Many of the herdsmen in the area still farm rare breeds.
Elsewhere in the National Park, it is possible to see a huge array of wildlife and plants, including a small population of rare, semi-wild Przewalski Horses.
12. Necropolis of Sopianae, Pécs
The Necropolis of Sopianae is one of Hungary’s UNESCO World Heritage Sites.
In the 4th Century, Pécs (then known as Sopianae by the Roman Empire) was an important Christian stronghold, and this Necropolis displays a mixture of Christian and Roman influences.
The painted frescos and sarcophaguses which can be seen at the site are very interesting examples of early Christian artworks.
As the city of the dead expanded, other collections of tombs sprung up around the city but these have less cultural importance than the main Christian works.
13. Caves of Aggtelek Karst
The Caves of Aggtelek Karst National Park are one of 8 UNESCO World Heritage Sites in the country, but it is the only natural site of this number.
Enter the caves to see an impressive array of stalactites and stalagmites, including some of the largest stalactites in Europe.
Due to the rich and varied mineral content of the ground above, there are also some wonderfully patterned rocks.
It is possible to do special tours which allow you to also see the Slovak Karst caves (across the border) including one of the most impressive ice caves in Europe.
14. Esztergom Basilica
This basilica is one of the largest buildings in Hungary outside of Budapest, and inside the building it is possible to see the largest painting in the world on a single piece of canvas.
This masterpiece by Girolamo Michelangelo Grigoletti portrays the Assumption of the Virgin.

• _Given material_

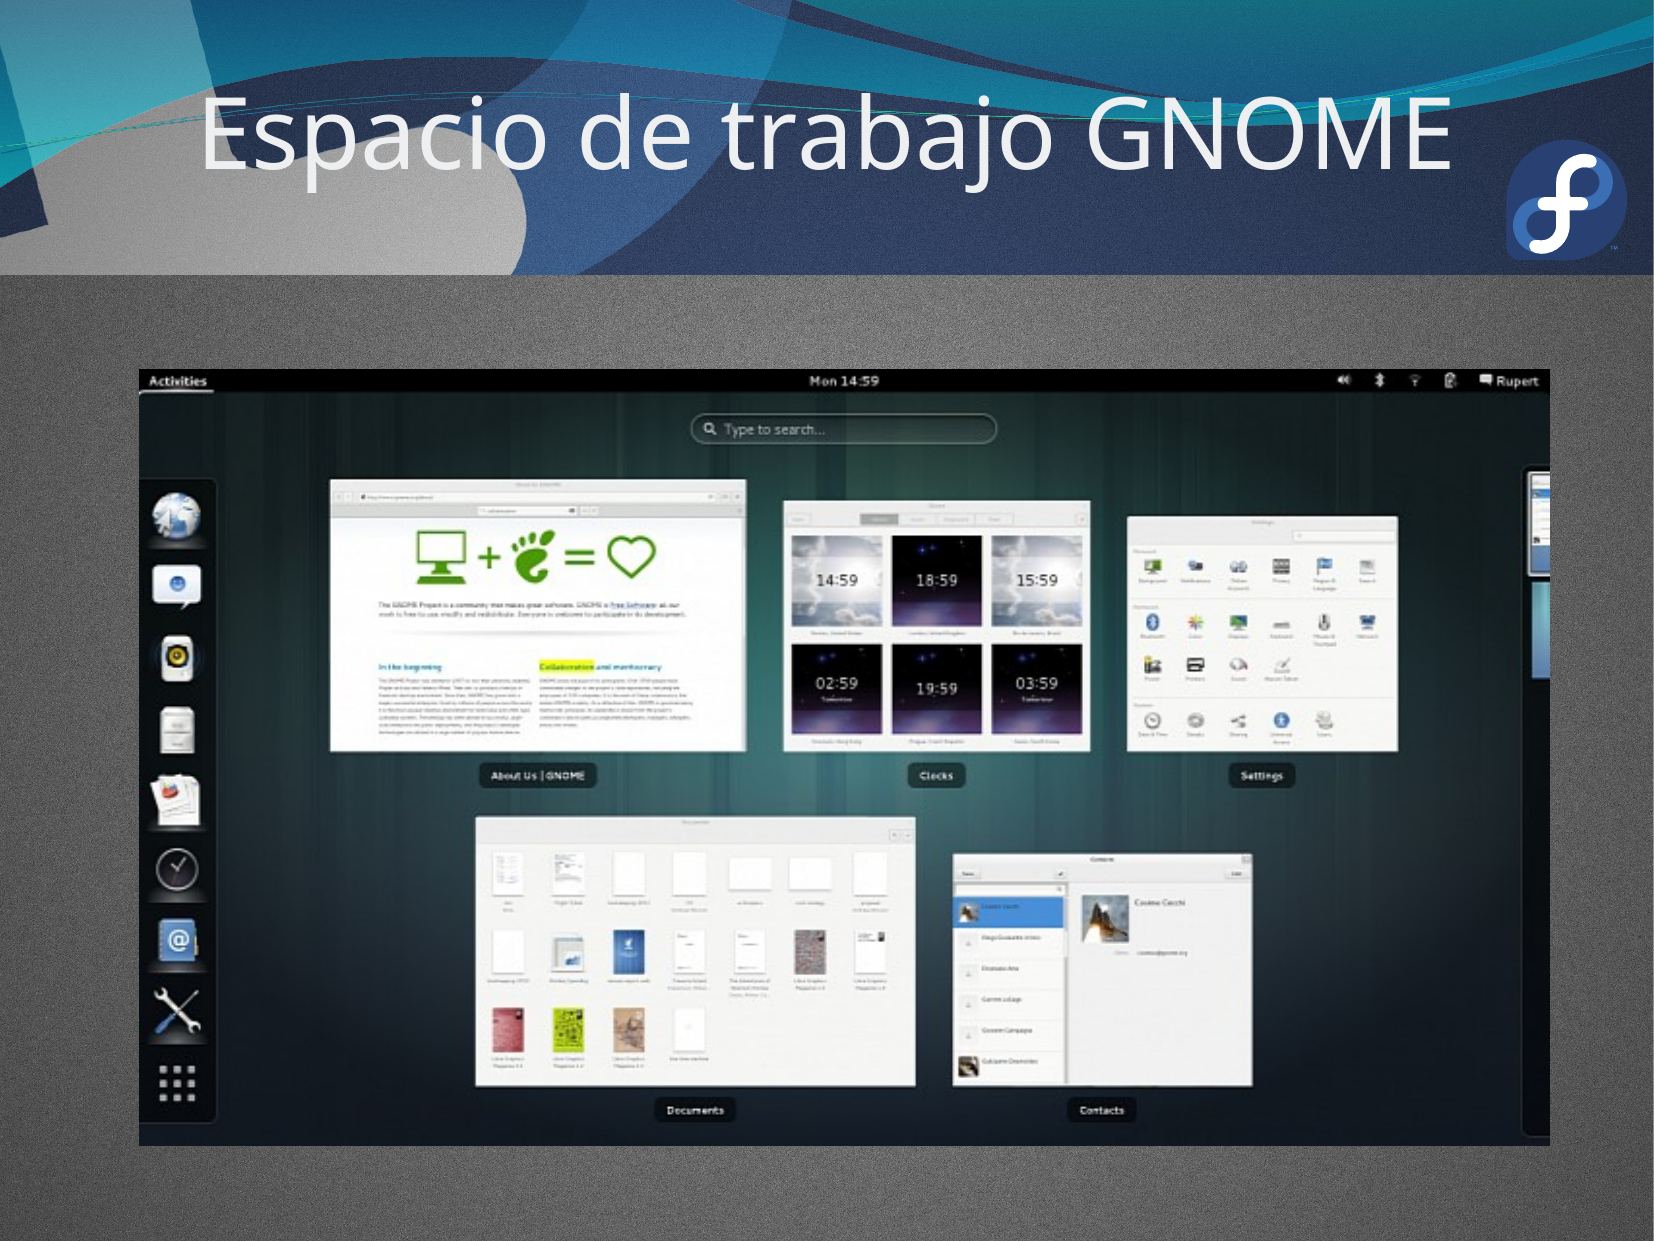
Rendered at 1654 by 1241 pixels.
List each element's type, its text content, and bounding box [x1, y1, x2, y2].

picture [0, 0, 1654, 1241]
text_box Espacio de trabajo GNOME [88, 29, 1565, 237]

• _Goals_
1/ Please revise the part of the Hungarian landmarks text that opens with the words containing "As the city" and closes with "wonderfully patterned rocks.", swapping "mineral content" for "mineral composition".
2/ Decide whether each statement agrees with the Hungarian landmarks text, giving yes or no with the deciding words quoted from it:
(a) The Necropolis of Sopianae shows both Christian and Roman influences.
(b) The Caves of Aggtelek Karst are one of several natural UNESCO World Heritage Sites in Hungary.
(c) The painting inside Esztergom Basilica depicts the Assumption of the Virgin.

• _Responses_
1/
As the city of the dead expanded, other collections of tombs sprung up around the city but these have less cultural importance than the main Christian works.
13. Caves of Aggtelek Karst
The Caves of Aggtelek Karst National Park are one of 8 UNESCO World Heritage Sites in the country, but it is the only natural site of this number.
Enter the caves to see an impressive array of stalactites and stalagmites, including some of the largest stalactites in Europe.
Due to the rich and varied mineral composition of the ground above, there are also some wonderfully patterned rocks.

2/
(a) Yes: "this Necropolis displays a mixture of Christian and Roman influences."
(b) No: "it is the only natural site of this number."
(c) Yes: "portrays the Assumption of the Virgin."